◆ THE PROBLEM ◆
Convert every line of the items below into a Markdown table with the columns "Row" and "Text", numbering the rows in order and leaving out blank lines. Omit the pictures from the table.

_____

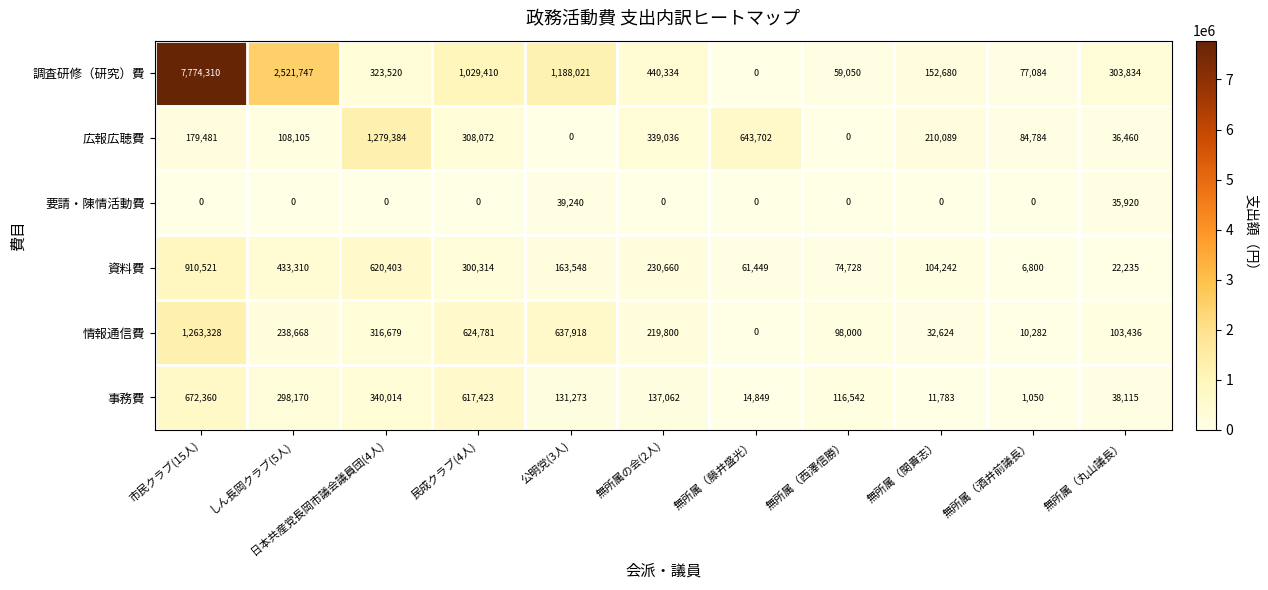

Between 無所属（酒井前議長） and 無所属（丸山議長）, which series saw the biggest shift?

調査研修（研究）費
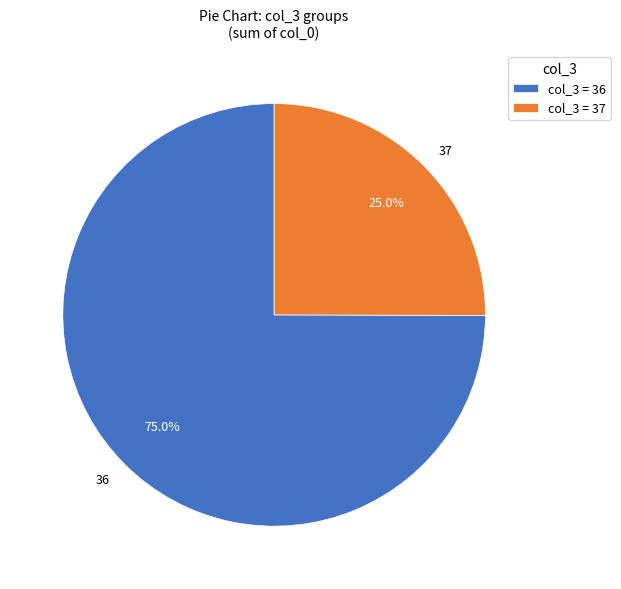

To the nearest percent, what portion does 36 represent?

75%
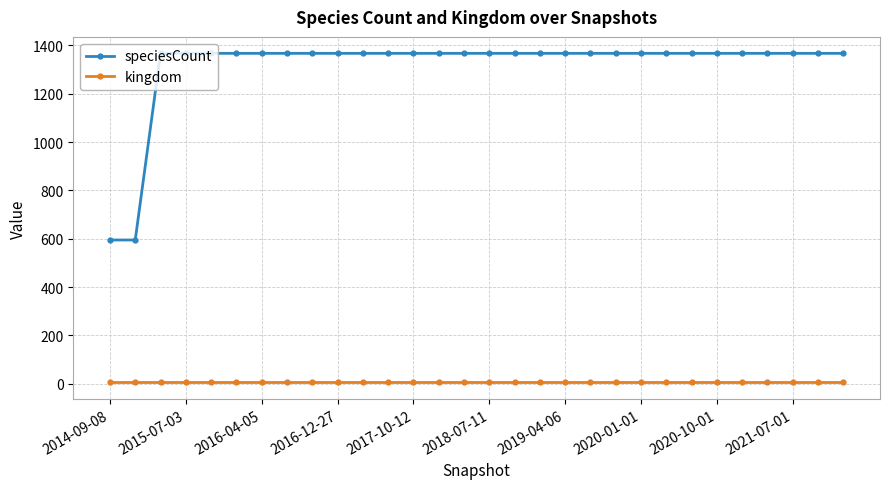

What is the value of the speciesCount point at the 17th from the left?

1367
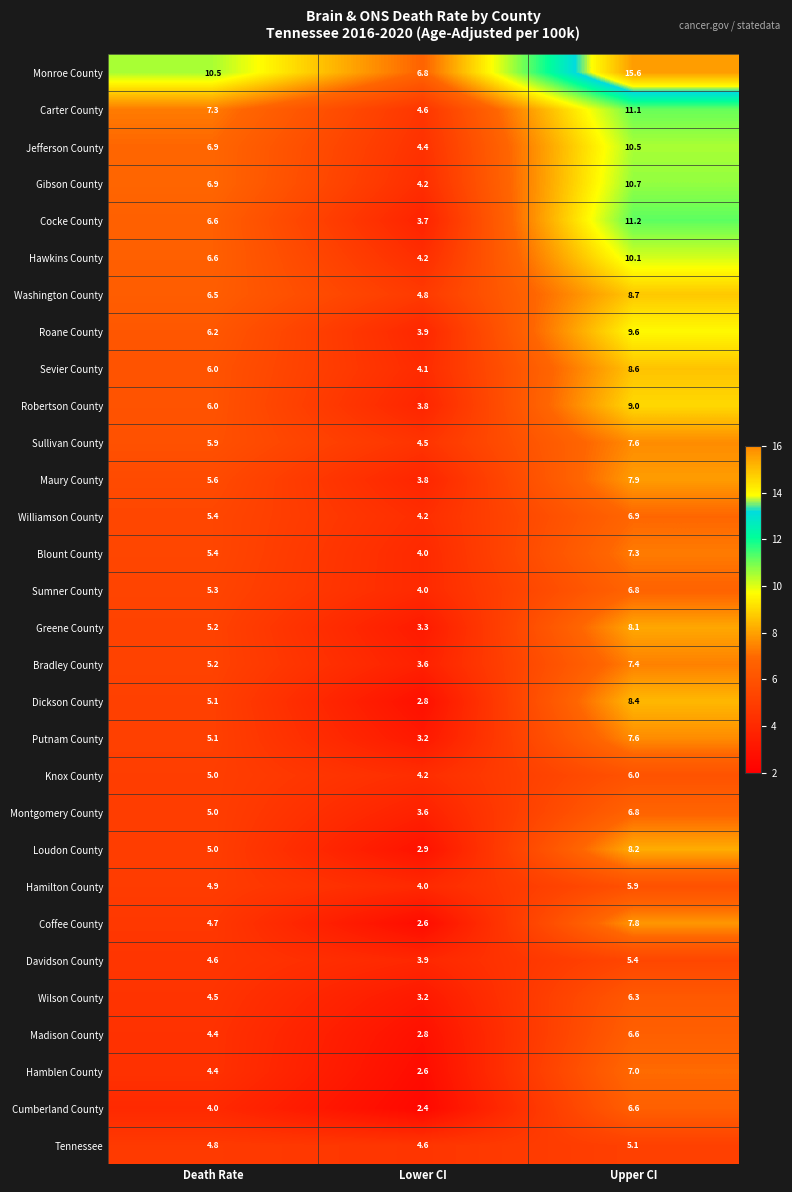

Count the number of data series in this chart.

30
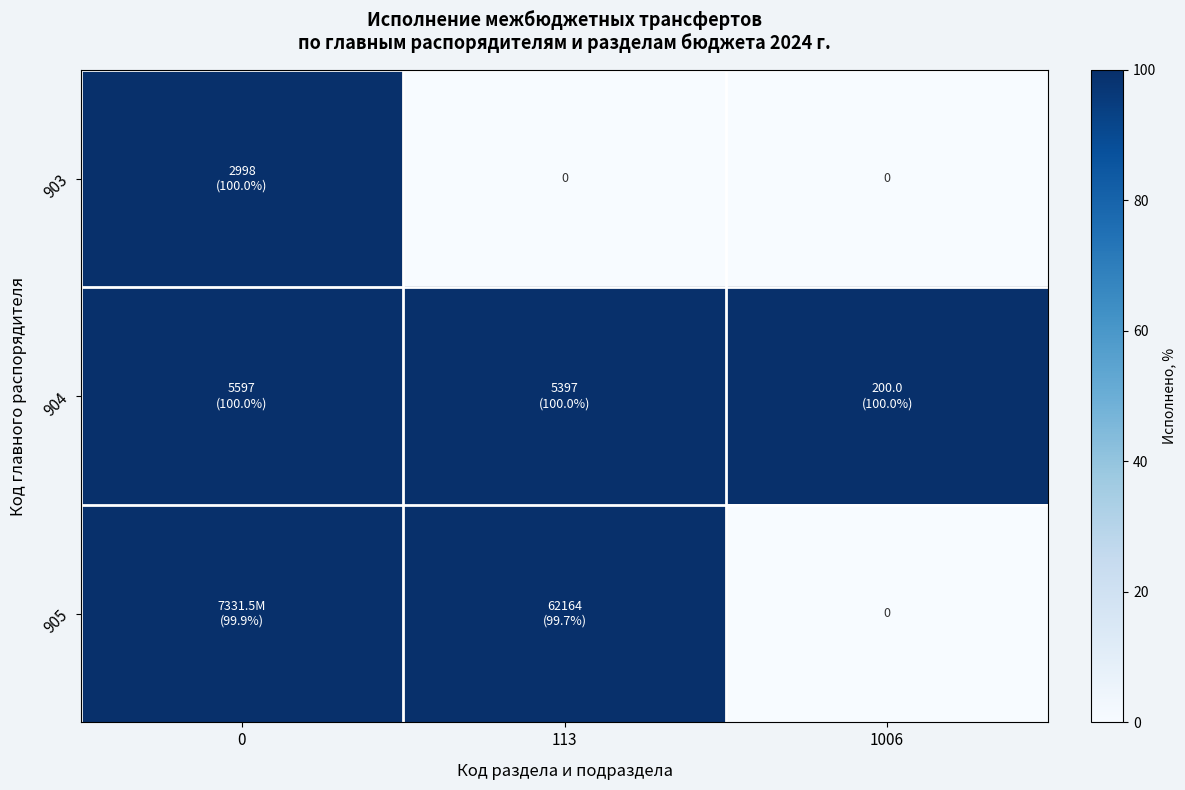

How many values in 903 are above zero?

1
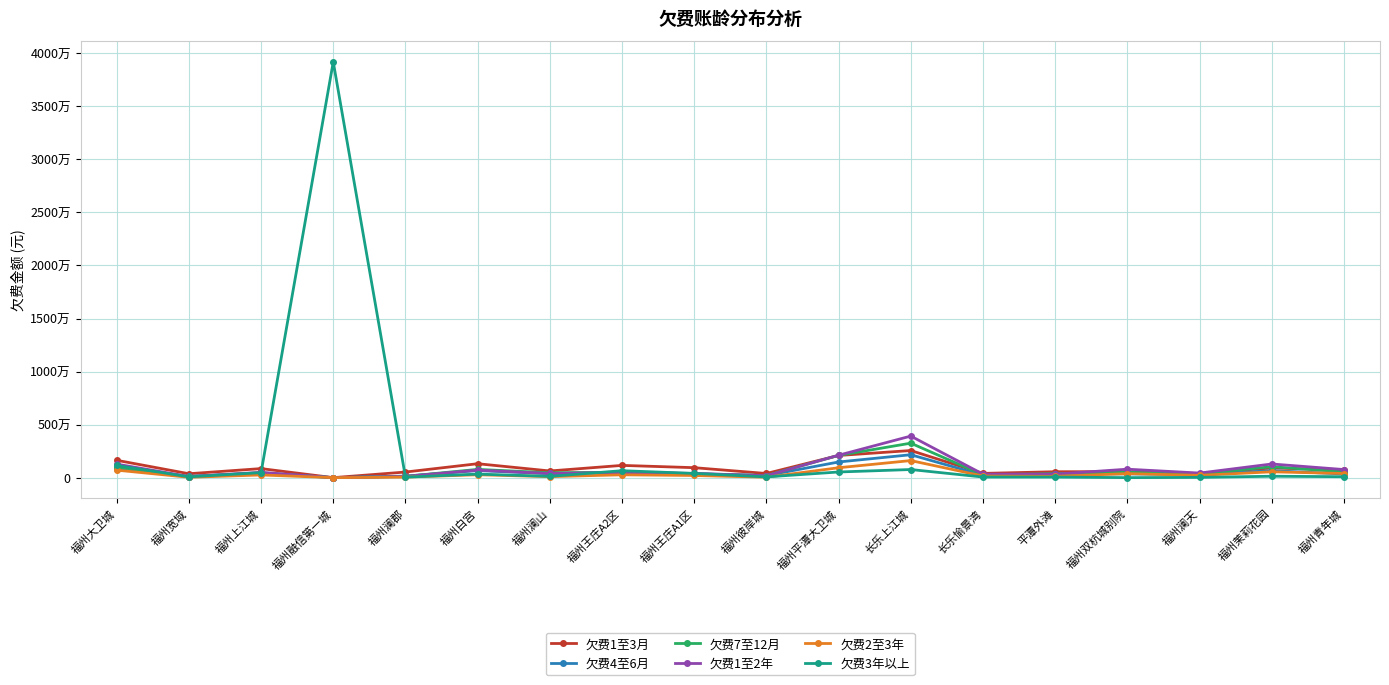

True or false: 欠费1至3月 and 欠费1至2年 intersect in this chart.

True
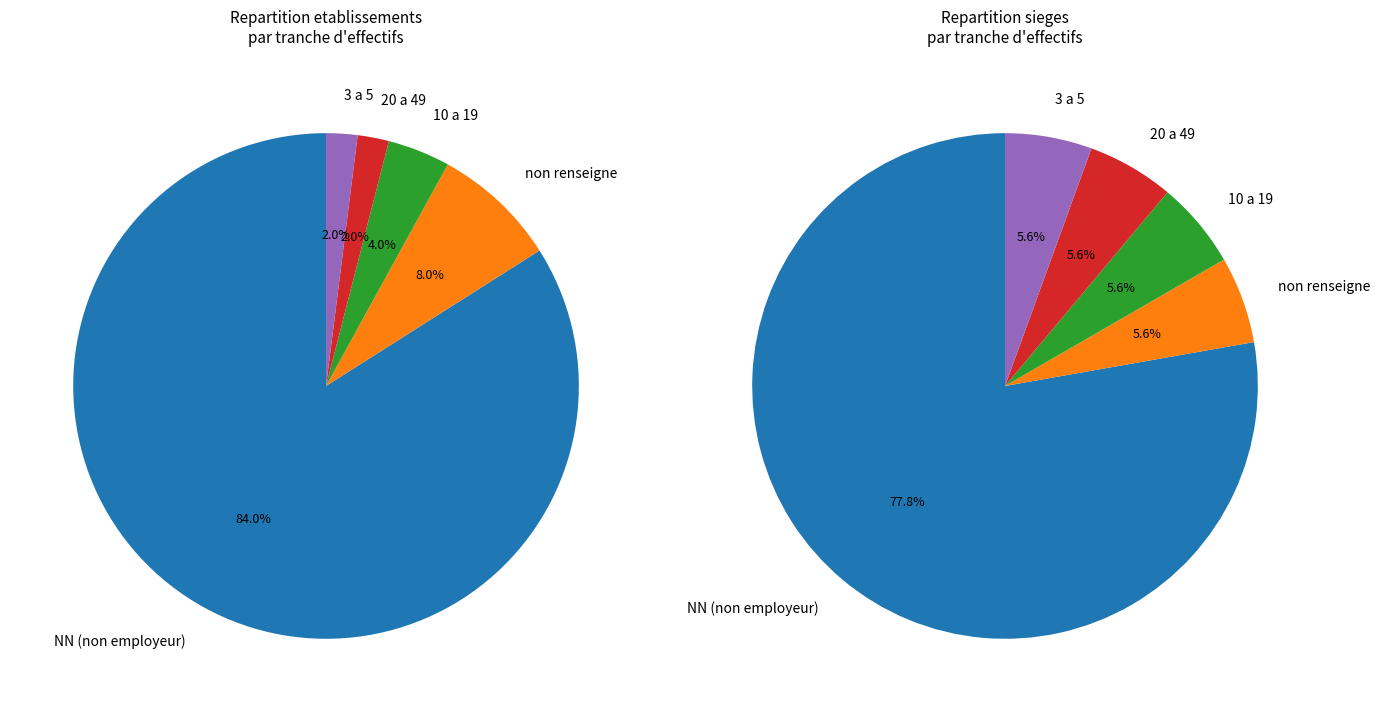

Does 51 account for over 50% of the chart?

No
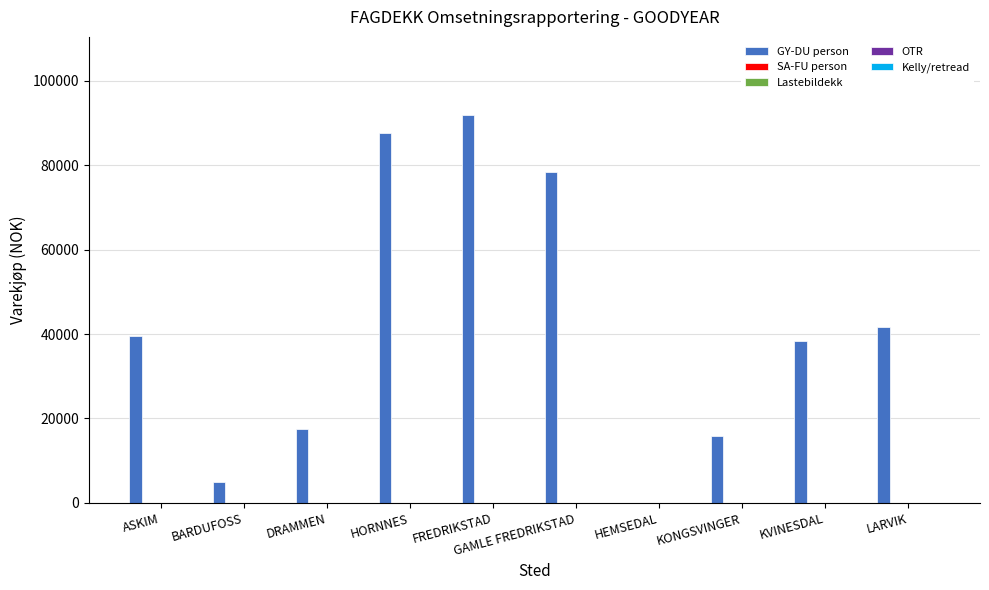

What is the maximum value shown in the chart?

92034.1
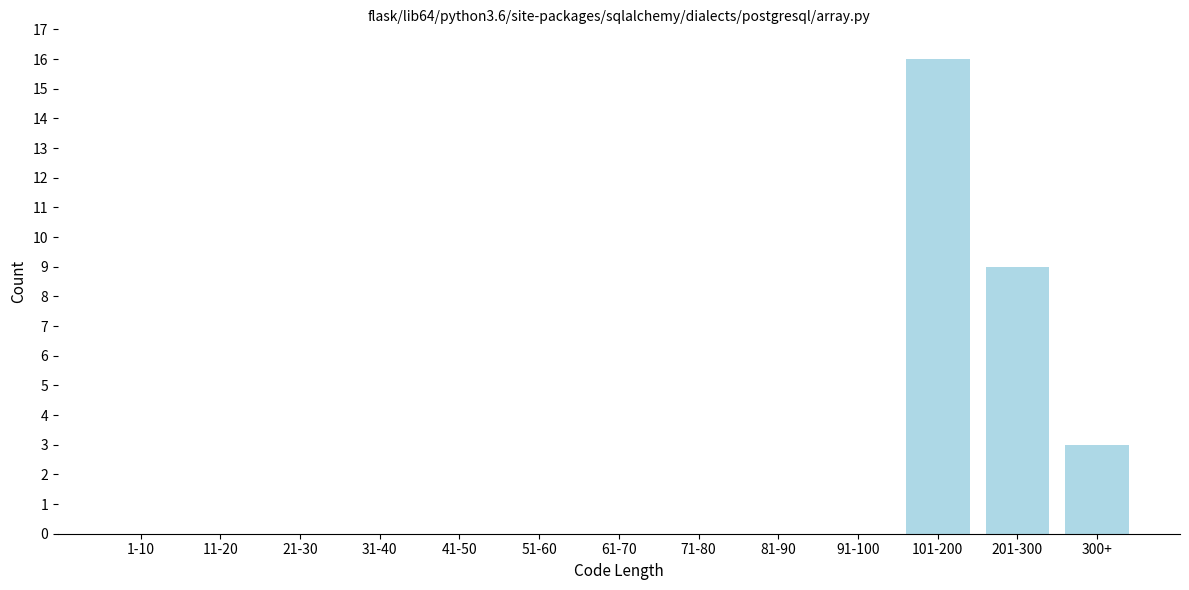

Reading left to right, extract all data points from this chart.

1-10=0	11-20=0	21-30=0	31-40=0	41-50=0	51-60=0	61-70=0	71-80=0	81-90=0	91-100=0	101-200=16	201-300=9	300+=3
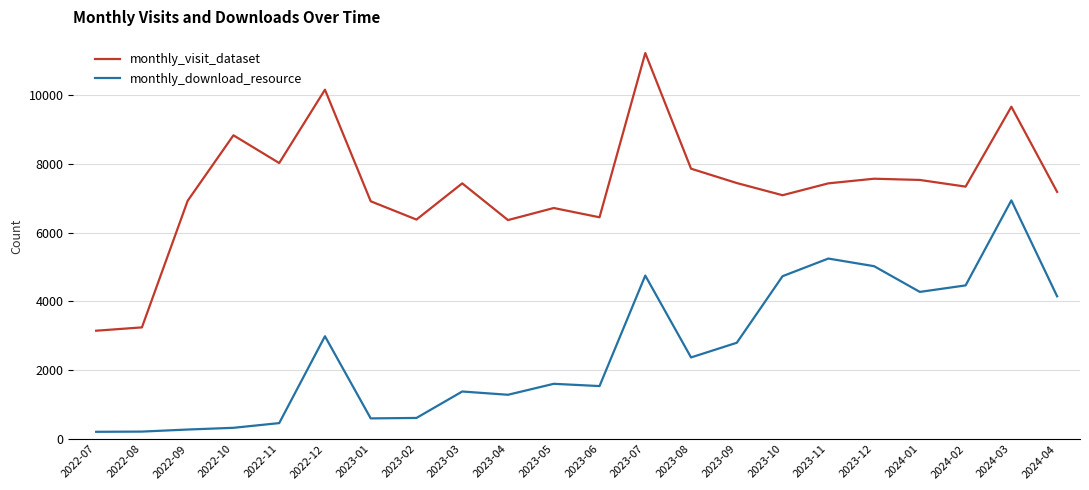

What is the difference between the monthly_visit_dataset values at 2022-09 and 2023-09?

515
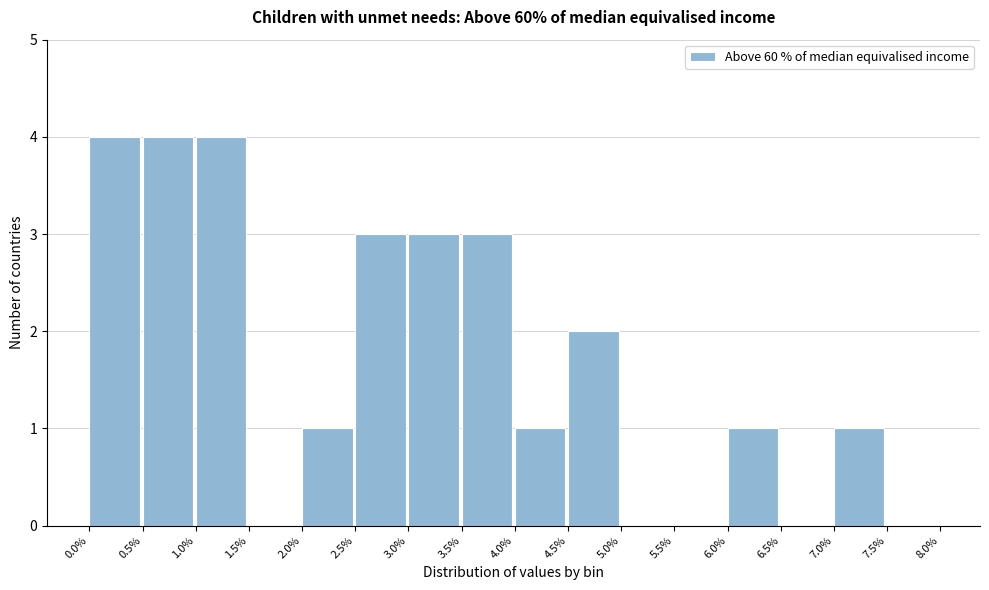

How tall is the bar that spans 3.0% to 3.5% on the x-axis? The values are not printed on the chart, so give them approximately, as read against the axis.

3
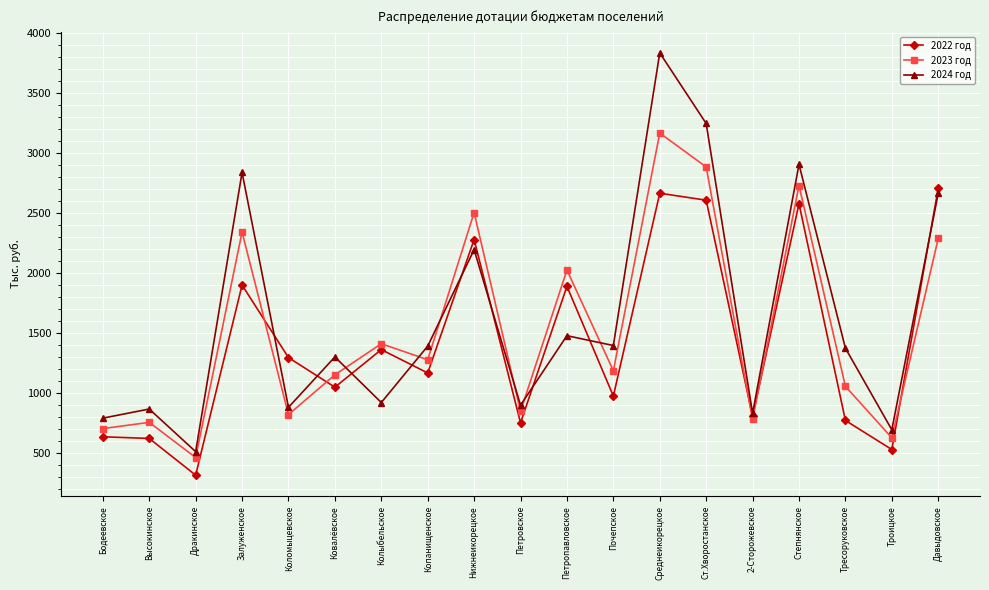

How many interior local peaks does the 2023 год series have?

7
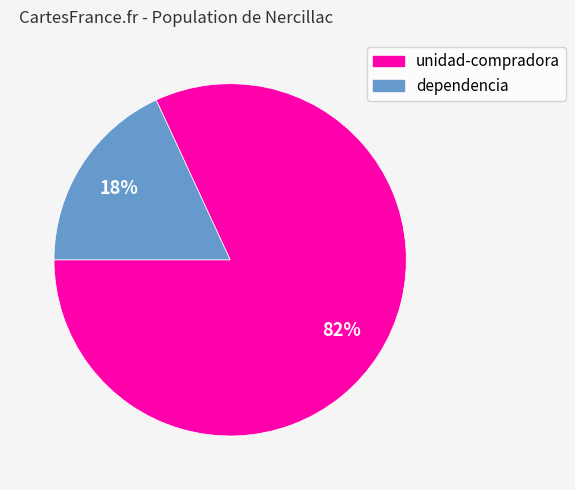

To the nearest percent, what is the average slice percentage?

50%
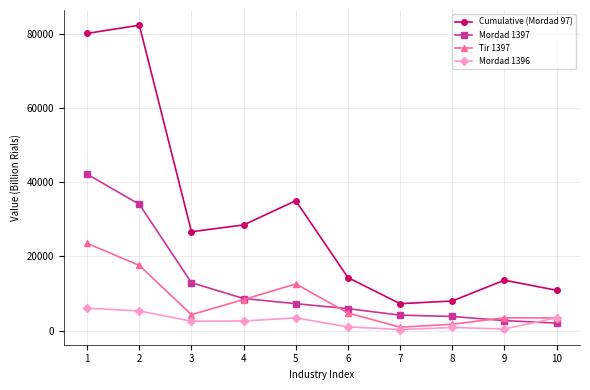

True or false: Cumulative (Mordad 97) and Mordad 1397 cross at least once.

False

_____

◆ RESPONSE AREA ◆
| Row | Text |
|---|---|
| 1 | Between 無所属（酒井前議長） and 無所属（丸山議長）, which series saw the biggest shift? |
| 2 | 調査研修（研究）費 |
| 3 | To the nearest percent, what portion does 36 represent? |
| 4 | 75% |
| 5 | What is the value of the speciesCount point at the 17th from the left? |
| 6 | 1367 |
| 7 | Count the number of data series in this chart. |
| 8 | 30 |
| 9 | How many values in 903 are above zero? |
| 10 | 1 |
| 11 | True or false: 欠费1至3月 and 欠费1至2年 intersect in this chart. |
| 12 | True |
| 13 | Does 51 account for over 50% of the chart? |
| 14 | No |
| 15 | What is the maximum value shown in the chart? |
| 16 | 92034.1 |
| 17 | Reading left to right, extract all data points from this chart. |
| 18 | 1-10=0	11-20=0	21-30=0	31-40=0	41-50=0	51-60=0	61-70=0	71-80=0	81-90=0	91-100=0	101-200=16	201-300=9	300+=3 |
| 19 | What is the difference between the monthly_visit_dataset values at 2022-09 and 2023-09? |
| 20 | 515 |
| 21 | How tall is the bar that spans 3.0% to 3.5% on the x-axis? The values are not printed on the chart, so give them approximately, as read against the axis. |
| 22 | 3 |
| 23 | How many interior local peaks does the 2023 год series have? |
| 24 | 7 |
| 25 | To the nearest percent, what is the average slice percentage? |
| 26 | 50% |
| 27 | True or false: Cumulative (Mordad 97) and Mordad 1397 cross at least once. |
| 28 | False |